[Information supplied]

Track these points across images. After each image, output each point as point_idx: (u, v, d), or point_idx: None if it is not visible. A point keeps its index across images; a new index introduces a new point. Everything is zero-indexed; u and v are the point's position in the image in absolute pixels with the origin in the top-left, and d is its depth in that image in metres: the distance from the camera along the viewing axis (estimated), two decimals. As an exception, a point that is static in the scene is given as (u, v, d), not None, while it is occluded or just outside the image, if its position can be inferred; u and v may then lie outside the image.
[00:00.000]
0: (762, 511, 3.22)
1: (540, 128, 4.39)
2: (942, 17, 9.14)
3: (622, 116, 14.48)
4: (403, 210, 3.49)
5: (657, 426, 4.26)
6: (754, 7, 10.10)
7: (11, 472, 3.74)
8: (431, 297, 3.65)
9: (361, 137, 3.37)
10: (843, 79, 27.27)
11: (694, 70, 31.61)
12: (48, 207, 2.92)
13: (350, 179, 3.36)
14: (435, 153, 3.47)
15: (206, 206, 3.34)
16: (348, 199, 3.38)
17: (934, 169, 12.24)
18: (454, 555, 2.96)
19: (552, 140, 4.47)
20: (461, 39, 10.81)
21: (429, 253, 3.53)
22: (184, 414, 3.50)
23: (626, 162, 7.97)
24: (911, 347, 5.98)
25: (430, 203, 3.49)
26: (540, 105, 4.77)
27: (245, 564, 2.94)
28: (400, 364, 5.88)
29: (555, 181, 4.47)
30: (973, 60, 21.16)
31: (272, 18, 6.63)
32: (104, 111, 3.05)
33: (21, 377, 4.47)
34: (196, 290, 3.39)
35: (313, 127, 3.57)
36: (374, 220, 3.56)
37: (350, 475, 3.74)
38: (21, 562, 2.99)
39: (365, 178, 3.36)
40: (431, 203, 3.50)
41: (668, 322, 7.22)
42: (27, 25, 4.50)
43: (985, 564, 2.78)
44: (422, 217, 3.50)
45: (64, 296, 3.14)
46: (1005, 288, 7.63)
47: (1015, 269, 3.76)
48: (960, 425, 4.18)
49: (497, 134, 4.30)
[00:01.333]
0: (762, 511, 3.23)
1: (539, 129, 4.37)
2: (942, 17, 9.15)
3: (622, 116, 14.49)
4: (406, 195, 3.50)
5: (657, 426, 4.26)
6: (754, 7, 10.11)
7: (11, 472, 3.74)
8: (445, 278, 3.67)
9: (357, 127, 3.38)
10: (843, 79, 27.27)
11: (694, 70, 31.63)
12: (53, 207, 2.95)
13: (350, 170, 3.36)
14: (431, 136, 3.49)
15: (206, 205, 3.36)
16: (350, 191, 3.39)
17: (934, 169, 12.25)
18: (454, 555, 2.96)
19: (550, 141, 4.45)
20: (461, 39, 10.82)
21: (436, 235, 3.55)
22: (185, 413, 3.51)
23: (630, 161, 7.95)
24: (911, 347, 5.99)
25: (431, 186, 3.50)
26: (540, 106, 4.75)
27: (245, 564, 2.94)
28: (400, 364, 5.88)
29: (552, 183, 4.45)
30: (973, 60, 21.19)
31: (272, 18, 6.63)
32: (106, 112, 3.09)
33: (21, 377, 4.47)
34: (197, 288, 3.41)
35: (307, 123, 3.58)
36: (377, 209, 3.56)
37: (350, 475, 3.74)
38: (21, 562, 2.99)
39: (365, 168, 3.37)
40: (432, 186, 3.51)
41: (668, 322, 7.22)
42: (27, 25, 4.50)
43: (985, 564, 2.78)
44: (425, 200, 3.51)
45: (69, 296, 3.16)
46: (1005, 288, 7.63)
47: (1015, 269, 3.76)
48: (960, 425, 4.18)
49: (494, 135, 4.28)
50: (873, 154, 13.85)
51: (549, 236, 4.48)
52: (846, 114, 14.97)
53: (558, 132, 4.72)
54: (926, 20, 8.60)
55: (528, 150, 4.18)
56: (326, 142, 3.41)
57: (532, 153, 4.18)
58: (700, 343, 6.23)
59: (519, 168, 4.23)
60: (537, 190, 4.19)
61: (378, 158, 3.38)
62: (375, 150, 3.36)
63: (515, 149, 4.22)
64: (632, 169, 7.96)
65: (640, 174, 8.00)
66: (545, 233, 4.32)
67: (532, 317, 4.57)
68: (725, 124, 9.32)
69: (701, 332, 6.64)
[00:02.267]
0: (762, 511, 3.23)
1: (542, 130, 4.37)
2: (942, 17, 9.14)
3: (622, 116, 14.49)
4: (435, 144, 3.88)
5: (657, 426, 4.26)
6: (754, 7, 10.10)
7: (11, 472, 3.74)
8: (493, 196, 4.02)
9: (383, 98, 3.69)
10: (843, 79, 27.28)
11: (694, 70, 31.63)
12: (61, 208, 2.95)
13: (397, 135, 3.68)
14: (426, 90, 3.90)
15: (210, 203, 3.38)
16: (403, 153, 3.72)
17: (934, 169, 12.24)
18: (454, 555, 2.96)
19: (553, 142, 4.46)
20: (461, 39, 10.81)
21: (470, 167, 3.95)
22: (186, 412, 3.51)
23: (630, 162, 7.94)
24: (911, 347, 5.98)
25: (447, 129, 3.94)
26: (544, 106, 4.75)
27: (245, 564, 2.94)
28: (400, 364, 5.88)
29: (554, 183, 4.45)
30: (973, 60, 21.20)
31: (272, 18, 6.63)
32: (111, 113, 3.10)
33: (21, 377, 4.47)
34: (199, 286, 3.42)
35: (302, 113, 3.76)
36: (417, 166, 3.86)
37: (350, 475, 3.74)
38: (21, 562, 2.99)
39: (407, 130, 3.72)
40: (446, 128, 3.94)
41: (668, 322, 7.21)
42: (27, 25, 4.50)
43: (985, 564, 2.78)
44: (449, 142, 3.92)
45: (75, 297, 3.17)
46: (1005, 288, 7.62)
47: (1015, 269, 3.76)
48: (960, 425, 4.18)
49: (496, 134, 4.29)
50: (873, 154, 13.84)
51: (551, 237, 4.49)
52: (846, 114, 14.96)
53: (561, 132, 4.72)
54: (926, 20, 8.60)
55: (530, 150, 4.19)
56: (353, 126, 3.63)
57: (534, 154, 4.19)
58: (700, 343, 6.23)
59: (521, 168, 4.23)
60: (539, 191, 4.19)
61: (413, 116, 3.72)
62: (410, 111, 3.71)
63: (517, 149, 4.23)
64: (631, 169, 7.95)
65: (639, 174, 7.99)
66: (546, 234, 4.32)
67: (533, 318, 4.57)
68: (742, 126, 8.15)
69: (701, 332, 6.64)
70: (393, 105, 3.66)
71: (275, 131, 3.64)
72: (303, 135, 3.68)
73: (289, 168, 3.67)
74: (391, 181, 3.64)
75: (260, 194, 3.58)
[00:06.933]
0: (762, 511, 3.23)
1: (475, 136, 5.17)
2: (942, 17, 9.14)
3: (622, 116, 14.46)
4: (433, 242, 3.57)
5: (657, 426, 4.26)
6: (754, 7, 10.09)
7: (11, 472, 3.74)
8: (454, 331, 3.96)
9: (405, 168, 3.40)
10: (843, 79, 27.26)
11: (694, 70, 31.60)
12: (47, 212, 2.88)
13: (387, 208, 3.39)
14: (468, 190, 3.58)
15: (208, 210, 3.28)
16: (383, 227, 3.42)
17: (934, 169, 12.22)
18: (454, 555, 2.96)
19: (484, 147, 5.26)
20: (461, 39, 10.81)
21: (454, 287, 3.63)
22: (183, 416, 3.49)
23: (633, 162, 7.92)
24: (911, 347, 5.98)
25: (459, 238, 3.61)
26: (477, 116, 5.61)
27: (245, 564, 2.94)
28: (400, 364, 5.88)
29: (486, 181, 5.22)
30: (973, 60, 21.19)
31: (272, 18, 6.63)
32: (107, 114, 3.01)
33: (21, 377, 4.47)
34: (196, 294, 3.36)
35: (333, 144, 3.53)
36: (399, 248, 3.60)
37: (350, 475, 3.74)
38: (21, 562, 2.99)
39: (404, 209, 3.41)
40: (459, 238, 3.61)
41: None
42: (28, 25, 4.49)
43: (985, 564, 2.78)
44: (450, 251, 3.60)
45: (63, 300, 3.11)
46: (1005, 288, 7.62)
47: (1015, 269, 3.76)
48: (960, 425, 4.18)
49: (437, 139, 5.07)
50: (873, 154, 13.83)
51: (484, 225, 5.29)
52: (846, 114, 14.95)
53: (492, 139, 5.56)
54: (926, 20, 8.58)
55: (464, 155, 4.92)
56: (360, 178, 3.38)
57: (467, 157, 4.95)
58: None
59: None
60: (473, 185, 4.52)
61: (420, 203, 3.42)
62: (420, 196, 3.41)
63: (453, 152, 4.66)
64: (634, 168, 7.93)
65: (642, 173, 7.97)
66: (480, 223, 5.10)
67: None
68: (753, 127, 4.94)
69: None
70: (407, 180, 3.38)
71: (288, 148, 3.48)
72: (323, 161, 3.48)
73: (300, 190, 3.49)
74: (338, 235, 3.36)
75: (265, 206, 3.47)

[/Information supplied]
[Information supplied]

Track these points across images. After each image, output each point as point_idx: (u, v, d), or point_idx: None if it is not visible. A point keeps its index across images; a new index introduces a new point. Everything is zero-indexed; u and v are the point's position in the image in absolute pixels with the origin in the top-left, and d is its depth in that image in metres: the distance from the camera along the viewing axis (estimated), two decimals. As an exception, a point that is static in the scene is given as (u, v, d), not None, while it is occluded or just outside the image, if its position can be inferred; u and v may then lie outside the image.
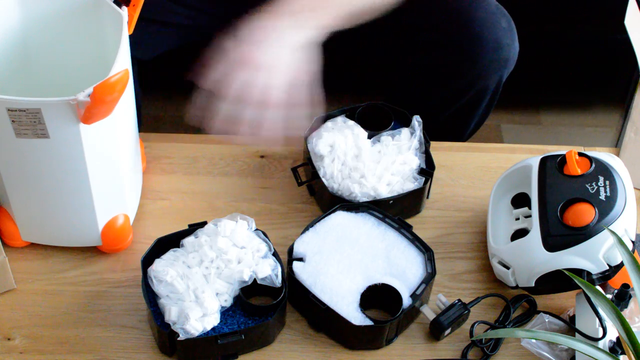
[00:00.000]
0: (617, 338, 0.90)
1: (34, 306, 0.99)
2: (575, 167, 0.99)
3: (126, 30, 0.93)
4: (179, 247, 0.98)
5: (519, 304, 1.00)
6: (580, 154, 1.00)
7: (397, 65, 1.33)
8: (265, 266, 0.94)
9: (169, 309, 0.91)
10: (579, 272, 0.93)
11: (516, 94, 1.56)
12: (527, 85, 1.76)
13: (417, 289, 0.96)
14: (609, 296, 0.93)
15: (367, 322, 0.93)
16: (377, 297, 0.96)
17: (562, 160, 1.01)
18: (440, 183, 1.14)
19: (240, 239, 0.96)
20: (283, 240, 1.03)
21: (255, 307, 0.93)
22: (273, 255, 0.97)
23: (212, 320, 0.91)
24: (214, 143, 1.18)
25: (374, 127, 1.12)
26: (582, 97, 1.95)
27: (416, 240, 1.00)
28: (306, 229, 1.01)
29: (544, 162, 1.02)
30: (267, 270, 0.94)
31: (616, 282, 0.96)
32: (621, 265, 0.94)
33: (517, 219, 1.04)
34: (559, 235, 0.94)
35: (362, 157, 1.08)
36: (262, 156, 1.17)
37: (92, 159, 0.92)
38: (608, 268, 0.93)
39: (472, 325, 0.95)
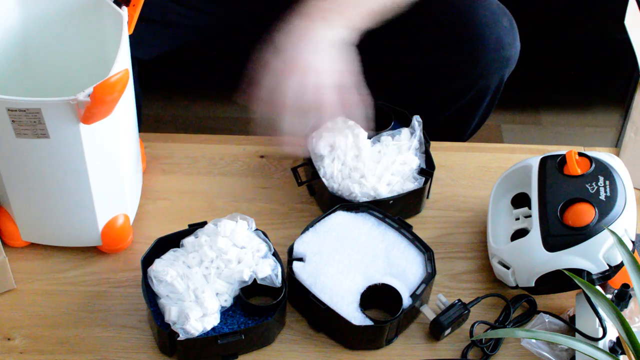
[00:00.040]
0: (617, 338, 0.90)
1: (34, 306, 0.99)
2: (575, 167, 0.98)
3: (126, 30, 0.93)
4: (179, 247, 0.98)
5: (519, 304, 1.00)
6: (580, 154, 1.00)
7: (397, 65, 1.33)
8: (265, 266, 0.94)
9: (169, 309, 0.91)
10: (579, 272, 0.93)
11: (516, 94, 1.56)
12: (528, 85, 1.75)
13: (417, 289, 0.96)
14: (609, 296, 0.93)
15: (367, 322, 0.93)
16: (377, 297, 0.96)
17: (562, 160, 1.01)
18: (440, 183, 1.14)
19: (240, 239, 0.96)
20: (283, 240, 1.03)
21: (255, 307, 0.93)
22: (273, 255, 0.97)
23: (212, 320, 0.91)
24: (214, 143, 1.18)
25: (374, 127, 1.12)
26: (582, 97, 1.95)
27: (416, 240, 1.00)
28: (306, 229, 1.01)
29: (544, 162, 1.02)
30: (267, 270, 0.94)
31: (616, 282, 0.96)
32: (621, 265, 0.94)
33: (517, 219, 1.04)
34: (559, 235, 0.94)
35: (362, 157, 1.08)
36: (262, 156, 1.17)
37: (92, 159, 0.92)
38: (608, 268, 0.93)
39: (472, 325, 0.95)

[/Information supplied]

Goal of the exercise
Repeat exactly the lines above from the one with "16: (348, 199, 3.38)" up to and including the one with "45: (64, 296, 3.14)". No other line belongs in the reply.

Exercise response
16: (348, 199, 3.38)
17: (934, 169, 12.24)
18: (454, 555, 2.96)
19: (552, 140, 4.47)
20: (461, 39, 10.81)
21: (429, 253, 3.53)
22: (184, 414, 3.50)
23: (626, 162, 7.97)
24: (911, 347, 5.98)
25: (430, 203, 3.49)
26: (540, 105, 4.77)
27: (245, 564, 2.94)
28: (400, 364, 5.88)
29: (555, 181, 4.47)
30: (973, 60, 21.16)
31: (272, 18, 6.63)
32: (104, 111, 3.05)
33: (21, 377, 4.47)
34: (196, 290, 3.39)
35: (313, 127, 3.57)
36: (374, 220, 3.56)
37: (350, 475, 3.74)
38: (21, 562, 2.99)
39: (365, 178, 3.36)
40: (431, 203, 3.50)
41: (668, 322, 7.22)
42: (27, 25, 4.50)
43: (985, 564, 2.78)
44: (422, 217, 3.50)
45: (64, 296, 3.14)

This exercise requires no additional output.